|
|
Jeff Eastman 2012-02-12, 01:18
I'm wondering how to tease the elephant into accepting any concrete instance of the interface o.a.m.clustering.Cluster when writing trained clusters in the cleanup() method of CIMapper. I've gotten the MR version of the ClusterIterator to get to that point in testing but it blows chunks with an IOException when I try to pass a o.a.m.clustering.kmeans.Cluster (I will rename the latter for 0.7). Seems the MapTask.collect() wants == and not instanceof.
I've talked with Ted about passing Clusters rather than the current ClusterObservations but don't see how at this point. Any ideas?
Paritosh Ranjan 2012-02-12, 15:00
Can something like this help?
public class CIMapper<T extends Cluster> extends Mapper<WritableComparable<?>,VectorWritable,IntWritable,T> { ... }
On 12-02-2012 06:48, Jeff Eastman wrote: > I'm wondering how to tease the elephant into accepting any concrete > instance of the interface o.a.m.clustering.Cluster when writing > trained clusters in the cleanup() method of CIMapper. I've gotten the > MR version of the ClusterIterator to get to that point in testing but > it blows chunks with an IOException when I try to pass a > o.a.m.clustering.kmeans.Cluster (I will rename the latter for 0.7). > Seems the MapTask.collect() wants == and not instanceof. > > I've talked with Ted about passing Clusters rather than the current > ClusterObservations but don't see how at this point. Any ideas? > >
Sean Owen 2012-02-12, 15:27
The problem really arises when you have to tell the Job what the class of the Mapper key/value is. It needs something concrete. The issue is not here in the Mapper declaration.
The general answer is, no, it has to somehow know what it's reading before it reads it. You can accomplish this by, say, writing the class name in the output. By default this is how Java serialization works. It doesn't work at all for many purposes here because that class name is so much overhead.
VectorWritable does something that splits the two -- has a tiny header where a few bits indicate "sparse" or "named", etc. and this is enough to know what representation was written and so how to read it.

**Supplied information**

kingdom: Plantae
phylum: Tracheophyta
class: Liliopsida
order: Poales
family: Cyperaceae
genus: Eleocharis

**Written instruction**
Could you pick up the forum thread on writing Cluster instances from CIMapper and carry it on from the last sentence of Sean Owen's reply?

**Output for this exercise**
On Sun, Feb 12, 2012 at 3:00 PM, Paritosh Ranjan <[EMAIL PROTECTED]> wrote: > Can something like this help? > > public class CIMapper<T extends Cluster> extends > Mapper<WritableComparable<?>,VectorWritable,IntWritable,T> { > ... > > } > > On 12-02-2012 06:48, Jeff Eastman wrote: >> >> I'm wondering how to tease the elephant into accepting any concrete >> instance of the interface o.a.m.clustering.Cluster when writing trained >> clusters in the cleanup() method of CIMapper. I've gotten the MR version of >> the ClusterIterator to get to that point in testing but it blows chunks with >> an IOException when I try to pass a o.a.m.clustering.kmeans.Cluster (I will >> rename the latter for 0.7). Seems the MapTask.collect() wants == and not >> instanceof. >> >> I've talked with Ted about passing Clusters rather than the current >> ClusterObservations but don't see how at this point. Any ideas? >> >> >
Ted Dunning 2012-02-12, 16:01
But this sounds like a runtime problem, not a type checking problem.
Polymorphism is generally a problem in the Hadoop API. That is why we have VectorWritable and why I added PolymorphicWritable.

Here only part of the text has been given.